Resort officials are upbeat about the start of the season as the long-range forecast calls for slightly below-average temperatures in the upper 20s and low 30s, with nighttime lows in the teens and low 20s over the next two weeks. Primeau said those are ideal conditions as the snow guns can operate at temperatures of 28 or lower, with 15 degrees the “sweet spot” for cranking out man-made snow.
“We want to have as many slopes as we can opening over the holidays,” she said.
Southwell said the resorts actually prefer colder temperatures to natural snow. A foot of natural snow only creates about an inch of snow base on the runs once compacted by snow groomers.
“For us, the snow-making temperatures are more important than the amount of snow,” she said. “Right now, the snow-making is really going around the clock, and it’s really good snow.”
Both Southwell and Primeau said Old Man Winter’s sudden — but timely — arrival last weekend also spurred a surge of season pass sales and resort reservations that bode well for the upcoming season.
The resorts reported brisk lift ticket sales and lodging reservations during their Black Friday promotions, and lodge reservations are streaming in for the two weeks over the Christmas and New Year’s holidays, along with the extended weekends for the Martin Luther King Day holiday on Jan. 19 and Presidents’ Day weekend on Feb. 16.
“The bookings are coming in,” Southwell said. “It’s really filling up.”
Some other area winter destinations aren’t open yet, but they are hopeful that the cold snowy weather will have them operating by the time Christmas break arrives, which for most area schools starts on Dec. 22 and continues through Jan. 2.

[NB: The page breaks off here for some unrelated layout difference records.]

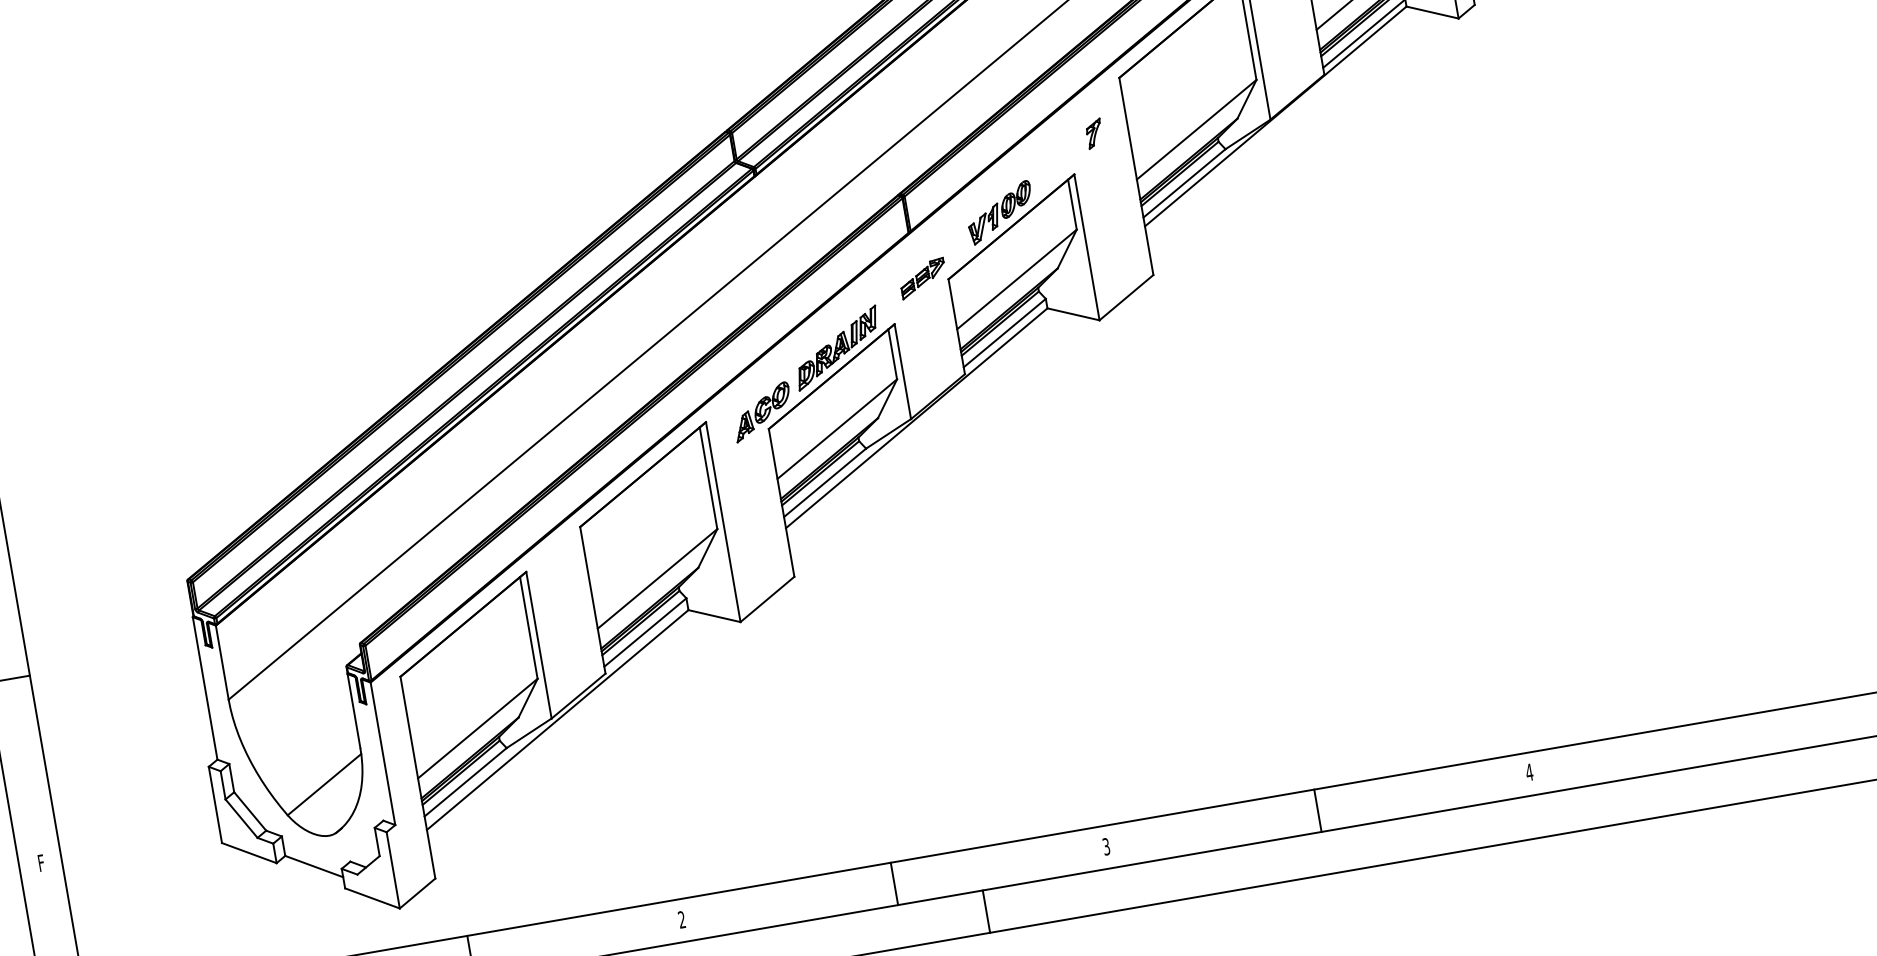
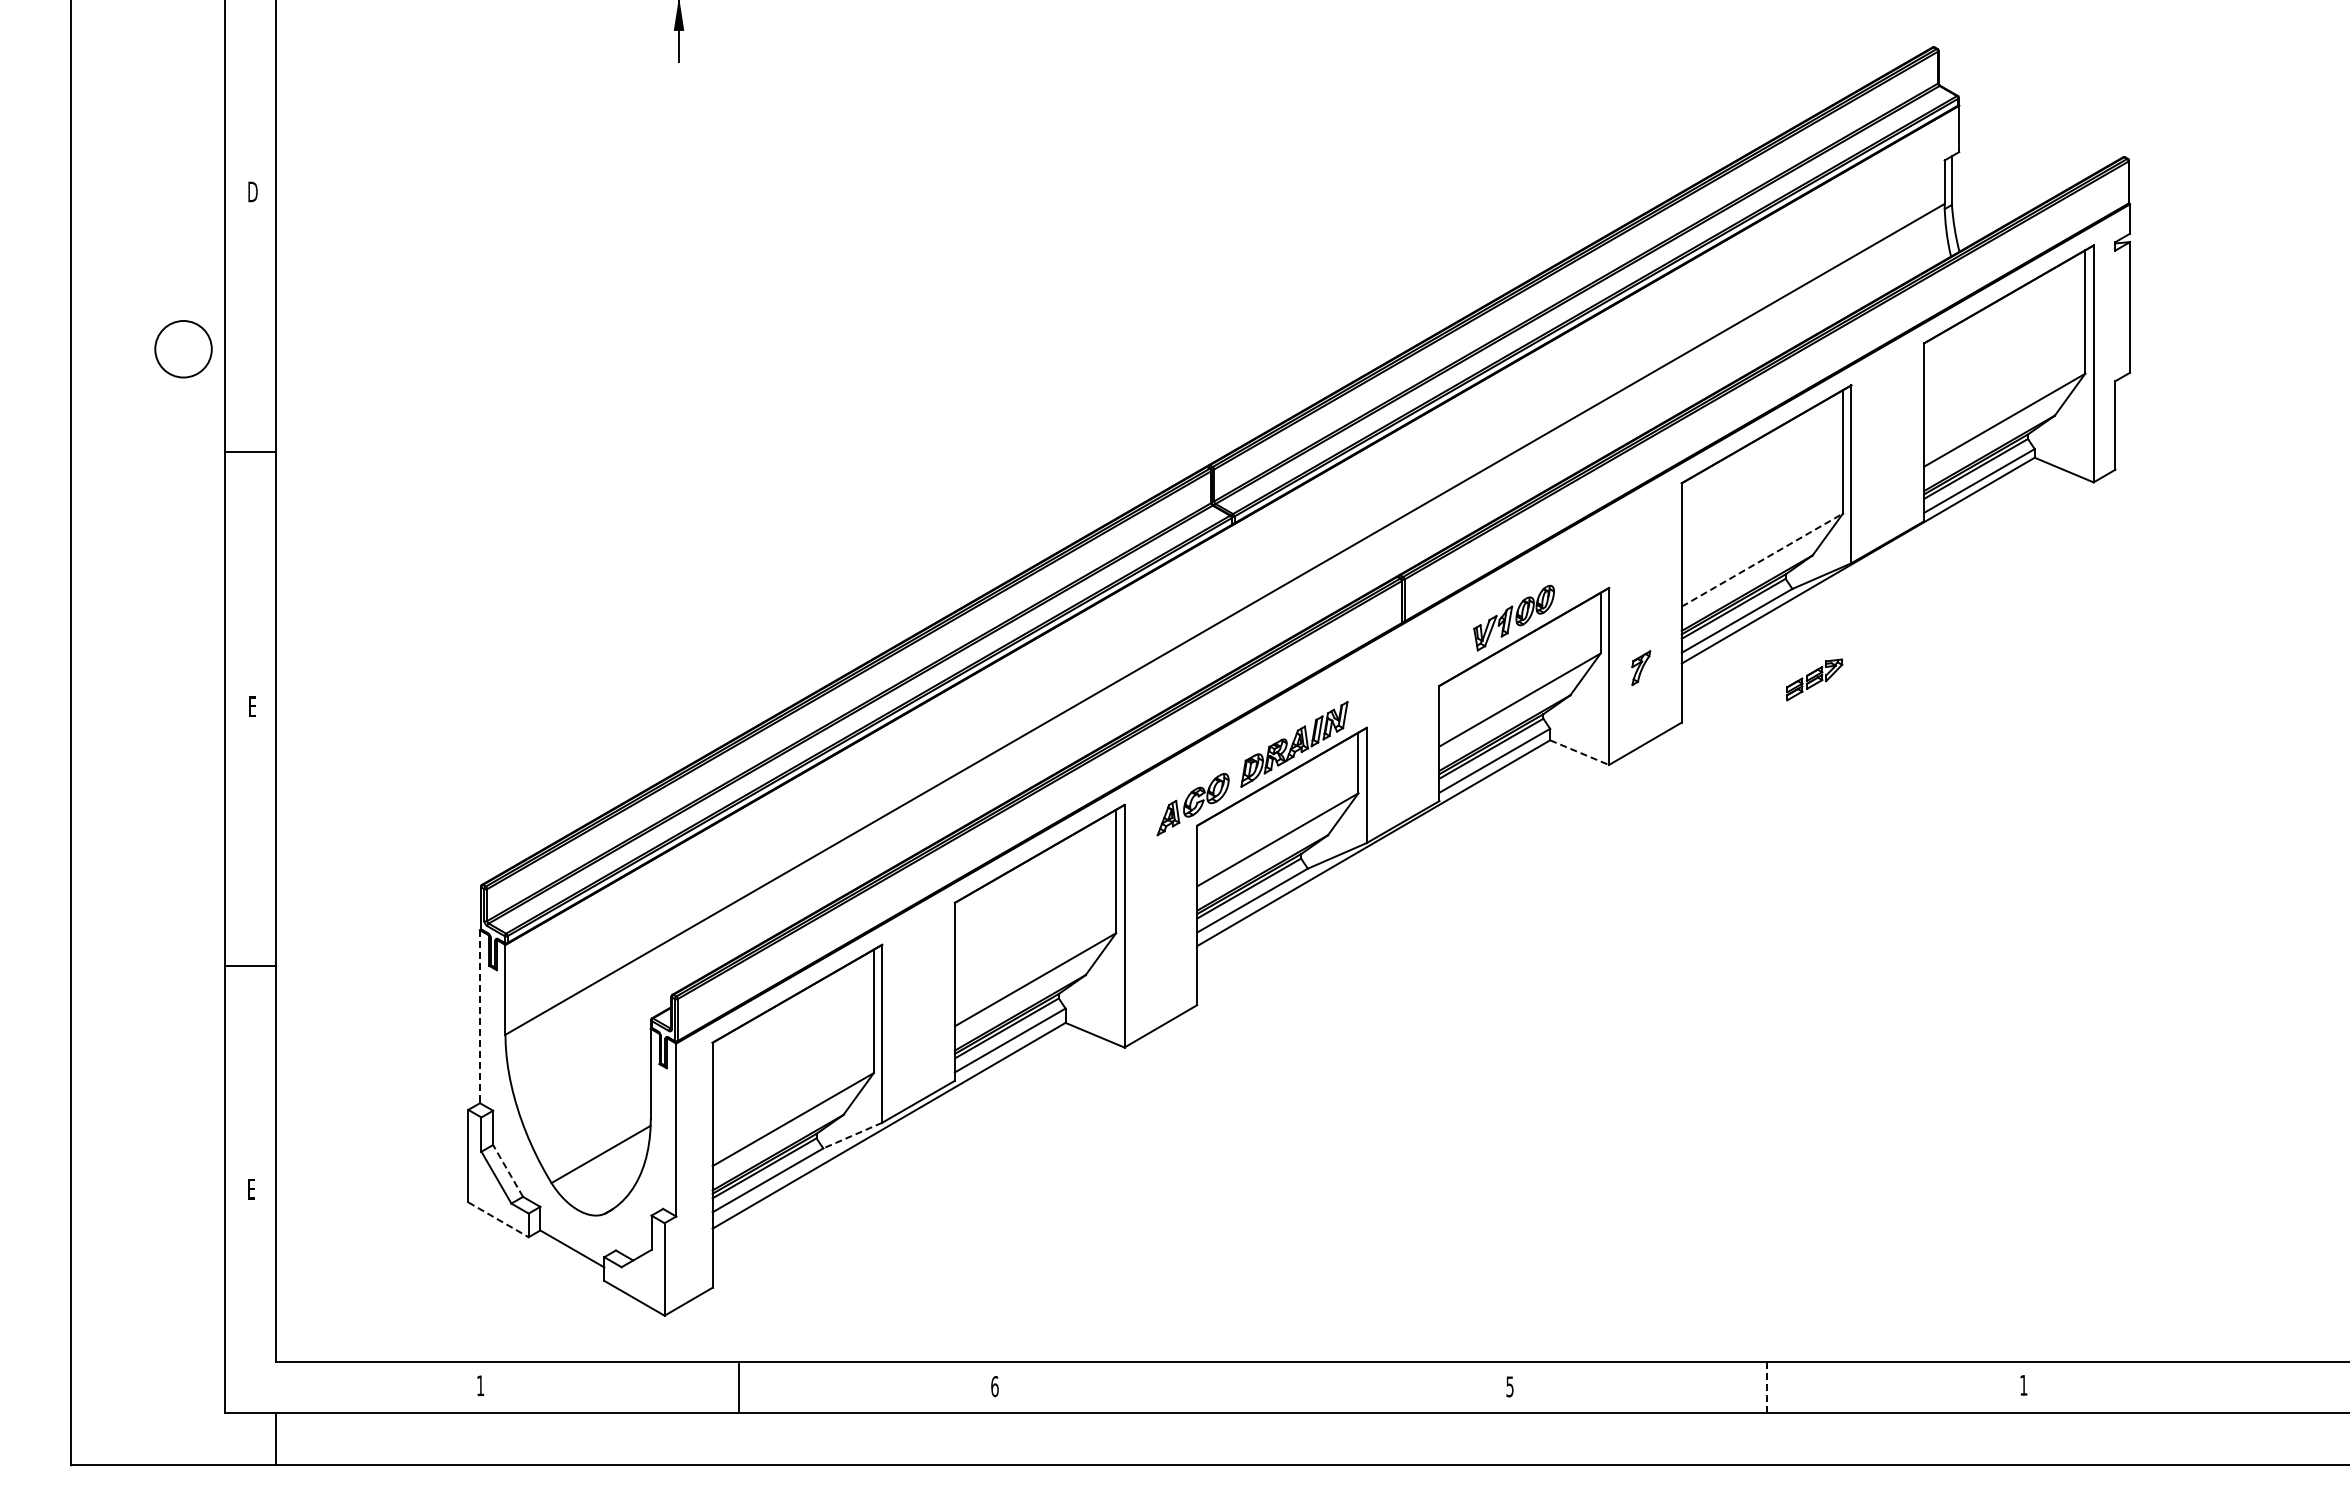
line: (1196, 129) -> (1762, 559), solid -> dashed
part: (1094, 134) -> (1641, 668), moved
part: (922, 278) -> (1814, 679), moved
line: (1073, 314) -> (1579, 752), solid -> dashed
line: (205, 688) -> (480, 1017), solid -> dashed
line: (528, 733) -> (852, 1135), solid -> dashed
text: (1529, 772) -> (2023, 1385), 4 -> 1
line: (1317, 810) -> (1766, 1387), solid -> dashed
line: (250, 811) -> (508, 1170), solid -> dashed
text: (1105, 846) -> (1509, 1386), 3 -> 5
line: (249, 852) -> (498, 1219), solid -> dashed
text: (42, 866) -> (252, 1193), F -> E
line: (894, 883) -> (1252, 1387), removed
line: (986, 911) -> (1355, 1438), removed
text: (681, 919) -> (994, 1386), 2 -> 6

Traverse City Parks and Recreation Director Michelle Hunt said the city doesn’t yet have an opening day scheduled for the city’s Hickory Hills Recreation Area, as its snow-making efforts have been hampered by needed equipment repairs.
“We don’t have (an opening day) right now — we’re taking it day-by-day,” Hunt said.
She’s optimistic it will be open before Christmas. The city also plans to have its two outdoor skating rinks at F&M Park and off 14th Street nearly Thirlby Field up and running once those rink areas have a deeper snowpack, she said.
The Mt. Holiday ski area near Acme is planning to open Dec. 20 weather permitting, according to its website. The Timberlee Hills snow tubing facility in Leelanau County’s Elmwood Township is also making snow and hopes to open shortly after Christmas, according to its staff. Updates will be posted on their websites and social media platforms.
The Homestead in Glen Arbor also is taking advantage of the cold temperatures to make snow this week, resort Senior Vice President Adriene Kokowicz said. But the Leelanau County resort won’t open its ski runs until after the Christmas holiday, with its opening day set for Friday, Dec. 26.